Parker College of Business students meet virtually with potential employers

The School of Accountancy in the Parker College of Business at Georgia Southern University helped more than 60 students meet with potential employers during its first-ever virtual career fair held in June. 

The virtual event took the place of the school’s annual Accounting Day career fair. Ranisha Newbold, a junior accounting student at Georgia Southern, is looking for an internship in Spring 2021 and was grateful to learn about the event. 
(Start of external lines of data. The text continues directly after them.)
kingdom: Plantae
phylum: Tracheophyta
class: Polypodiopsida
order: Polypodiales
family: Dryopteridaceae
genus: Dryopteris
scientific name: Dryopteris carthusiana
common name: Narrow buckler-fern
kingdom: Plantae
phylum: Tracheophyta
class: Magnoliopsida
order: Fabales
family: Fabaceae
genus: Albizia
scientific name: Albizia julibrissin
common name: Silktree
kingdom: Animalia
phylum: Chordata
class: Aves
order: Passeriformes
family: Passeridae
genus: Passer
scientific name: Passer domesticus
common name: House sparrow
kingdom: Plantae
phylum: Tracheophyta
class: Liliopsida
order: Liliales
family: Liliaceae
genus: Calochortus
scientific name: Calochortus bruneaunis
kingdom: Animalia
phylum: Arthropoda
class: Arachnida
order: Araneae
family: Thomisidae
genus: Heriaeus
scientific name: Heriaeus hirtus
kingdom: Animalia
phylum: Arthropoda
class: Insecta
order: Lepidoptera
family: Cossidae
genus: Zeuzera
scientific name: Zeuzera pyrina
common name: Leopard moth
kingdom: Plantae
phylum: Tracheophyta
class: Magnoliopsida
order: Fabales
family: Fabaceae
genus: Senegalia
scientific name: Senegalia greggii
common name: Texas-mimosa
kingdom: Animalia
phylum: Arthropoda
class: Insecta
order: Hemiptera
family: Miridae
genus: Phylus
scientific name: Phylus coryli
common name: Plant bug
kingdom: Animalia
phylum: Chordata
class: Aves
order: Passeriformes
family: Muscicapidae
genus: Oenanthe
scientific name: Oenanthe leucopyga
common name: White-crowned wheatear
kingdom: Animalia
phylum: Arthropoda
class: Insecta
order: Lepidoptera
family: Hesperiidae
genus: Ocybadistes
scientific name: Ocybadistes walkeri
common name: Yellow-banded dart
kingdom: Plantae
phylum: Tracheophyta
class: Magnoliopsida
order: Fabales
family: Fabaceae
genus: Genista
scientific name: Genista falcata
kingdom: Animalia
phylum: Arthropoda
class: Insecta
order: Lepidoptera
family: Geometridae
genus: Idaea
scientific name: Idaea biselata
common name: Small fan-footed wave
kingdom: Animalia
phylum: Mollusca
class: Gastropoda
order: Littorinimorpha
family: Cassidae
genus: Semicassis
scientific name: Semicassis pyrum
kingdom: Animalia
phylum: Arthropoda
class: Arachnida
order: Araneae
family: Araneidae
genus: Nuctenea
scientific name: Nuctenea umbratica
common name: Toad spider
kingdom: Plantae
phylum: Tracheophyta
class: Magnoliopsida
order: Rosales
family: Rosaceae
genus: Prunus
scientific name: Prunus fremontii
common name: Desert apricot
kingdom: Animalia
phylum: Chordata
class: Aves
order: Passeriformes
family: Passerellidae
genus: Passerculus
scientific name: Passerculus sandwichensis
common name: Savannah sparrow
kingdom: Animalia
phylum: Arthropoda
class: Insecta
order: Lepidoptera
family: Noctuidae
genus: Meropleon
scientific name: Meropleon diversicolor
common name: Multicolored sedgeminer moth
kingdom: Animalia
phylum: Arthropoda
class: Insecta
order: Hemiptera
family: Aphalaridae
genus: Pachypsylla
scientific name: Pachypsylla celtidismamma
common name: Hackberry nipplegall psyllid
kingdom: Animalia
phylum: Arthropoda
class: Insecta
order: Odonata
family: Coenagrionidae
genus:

“The fact that we actually had an accounting career fair was the best thing, given the pandemic and that we couldn’t have the face-to-face Accounting Day,” stated Newbold. “I am grateful to the Parker College of Business School of Accountancy for taking the time to put the virtual career fair together for those of us who wanted to attend the accounting career fair.”

Newbold has attended an in-person career fair in the past and felt at ease in the virtual environment. 

“I felt so much more comfortable to speak or, in this case, type about myself and what I wanted to know,” stated Newbold. “I feel like this experience helped me with developing the right questions to ask and learning how to keep the conversation going. Just as you are getting to know the company, they are getting to know you.”

Job recruiter Rachel Booth of Aprio in Atlanta attended the event, which was her first experience recruiting virtually. Thanks to the career fair, she is going to be busy with interviews in the coming weeks. 

She believes that due to the virtual nature of the event it will take longer to schedule interviews and follow-up conversations than it would in traditional settings, but she also thinks the platform allowed students to learn a lot from each other and from the recruiters.

“For the next virtual career fair, I would like to be able to see the students and to have conversations with them,” said Booth. “I think this would benefit the students, as well. The students asked good questions in the chat, and it was easier to talk to multiple students at once, as lots of students tend to have similar questions. I think they were able to learn more about Aprio.” 

Tim Pearson, Ph.D., director of the School of Accountancy, said hosting virtual events helps students keep up with networking and career opportunities. 

“Before COVID-19, we typically had 25-30 employers and around 100 students attend Accounting Day,” stated Pearson. “This virtual technology is our new normal, and this event is critical in keeping that connection open for students to plug in and find what job opportunities are available to them.”

Pearson is scheduling another virtual career fair on Aug. 26 for the annual Meet the Firms networking event in order to keep up with the demand for accounting students.

“The job market for accounting is very good but slow,” said Pearson. “One of the firms talked about being busy with the Paycheck Protection Program loan compliance work; new opportunities are surfacing every day. We need students to get their resumes and other candidate materials up-to-date and vetted through the Office of Career and Professional Development and their new platform, Handshake, so they can put their best foot forward.”